Pemimpin dalam studi, Profesor Sharon Lewin bersama rekan-rekannya dari The Peter Doherty Institute for Infection and Immunity at Melbourne meneliti disulfiram (dengan merek Antabuse) dan mempublikasikan hasilnya dalam The Lancet HIV.
Disulfiram adalah obat yang diberikan kepada individu dengan gangguan penggunaan alkohol agar mereka berhenti minum. Enzim dehidrogenase dalam obat ini berperan dalam metabolisme asupan alkohol yang masuk.
Advertisement
Dikutip dari Medical News Today, pada Rabu (18/11/2015) siang, ada efek yang menyiksa kalau peminum mengkonsumsi disulfiram. Jika pasien mengkonsumsi alkohol usai minum disulfiram, mereka akan mengalami sejumlah efek samping, termasuk sakit kepala, mual, nyeri dada, muntah, lesu, penglihatan kabur, berkeringat dan kebingungan.
Tapi seperti membantu orang dari kecanduan alkohol, Prof. Lewin dan kawan-kawan menemukan obat tersebut bisa membantu pengobatan salah satu penyakit paling serius di dunia, yakni HIV.
Terapi antiretroviral (ART) adalah pengobatan utama HIV, yang mengkombinasikan tiga obat antiretroviral untuk memperlambat perkembangan penyakit. Sebetulnya, ART tidak bisa benar-benar menghilangkan HIV dari pasien karena virus dapat tidur dalam sel dan bersembunyi dari serangan sistem kekebalan tubuh.

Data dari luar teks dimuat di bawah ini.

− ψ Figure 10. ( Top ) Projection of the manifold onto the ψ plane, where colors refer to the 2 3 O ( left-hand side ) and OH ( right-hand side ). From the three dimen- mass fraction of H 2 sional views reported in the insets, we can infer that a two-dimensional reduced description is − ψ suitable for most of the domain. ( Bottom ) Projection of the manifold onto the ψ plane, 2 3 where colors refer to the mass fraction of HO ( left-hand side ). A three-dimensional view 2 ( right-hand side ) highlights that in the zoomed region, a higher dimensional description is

Namun dalam uji klinis fase kedua, para peneliti menemukan disulfiram membantu 'membangunkan' sel HIV aktif. Jadi memungkinkan kalau virus ini dibunuh dengan pendekatan 'shock and kill'.
Untuk studi ini, Lewin bekerja sama dengan peneliti dari University of California, San Francisco. Mereka memberi disulfiram pada 30 pasien yang positif HIV di AS dan Australia yang menerima ART.

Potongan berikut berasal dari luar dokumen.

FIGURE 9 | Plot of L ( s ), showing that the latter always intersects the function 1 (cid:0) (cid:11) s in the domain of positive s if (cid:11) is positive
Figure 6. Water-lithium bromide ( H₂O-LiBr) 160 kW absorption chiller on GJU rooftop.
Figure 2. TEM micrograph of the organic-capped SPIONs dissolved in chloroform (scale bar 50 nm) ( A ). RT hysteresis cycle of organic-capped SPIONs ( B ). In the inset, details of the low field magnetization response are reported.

Disulfiram diberikan setiap hari selama 3 hari. Pasien menerima 500 mg obat pada hari pertama, 1.000 mg pada hari kedua dan 2.000 mg pada hari ketiga. Hasilnya, peneliti menemukan bahwa dosis 2000 mg obat yang telah mengaktifkan HIV dalam pasien tidak menghasilkan efek samping seperti keracunan.